_To-do item:_
The records below must be output exactly, without pictures.

======== Given data ========

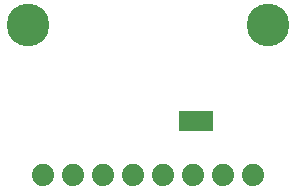
<source format=gbr>
G04 EAGLE Gerber RS-274X export*
G75*
%MOMM*%
%FSLAX34Y34*%
%LPD*%
%INSoldermask Bottom*%
%IPPOS*%
%AMOC8*
5,1,8,0,0,1.08239X$1,22.5*%
G01*
%ADD10C,1.879600*%
%ADD11C,3.617600*%
%ADD12R,2.921000X1.651000*%


D10*
X38100Y25400D03*
X63500Y25400D03*
X88900Y25400D03*
X114300Y25400D03*
X139700Y25400D03*
X165100Y25400D03*
X190500Y25400D03*
X215900Y25400D03*
D11*
X25400Y152400D03*
X228600Y152400D03*
D12*
X167640Y71120D03*
M02*

</source>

========

_Your solution:_
<source format=gbr>
G04 EAGLE Gerber RS-274X export*
G75*
%MOMM*%
%FSLAX34Y34*%
%LPD*%
%INSoldermask Bottom*%
%IPPOS*%
%AMOC8*
5,1,8,0,0,1.08239X$1,22.5*%
G01*
%ADD10C,1.879600*%
%ADD11C,3.617600*%
%ADD12R,2.921000X1.651000*%


D10*
X38100Y25400D03*
X63500Y25400D03*
X88900Y25400D03*
X114300Y25400D03*
X139700Y25400D03*
X165100Y25400D03*
X190500Y25400D03*
X215900Y25400D03*
D11*
X25400Y152400D03*
X228600Y152400D03*
D12*
X167640Y71120D03*
M02*

</source>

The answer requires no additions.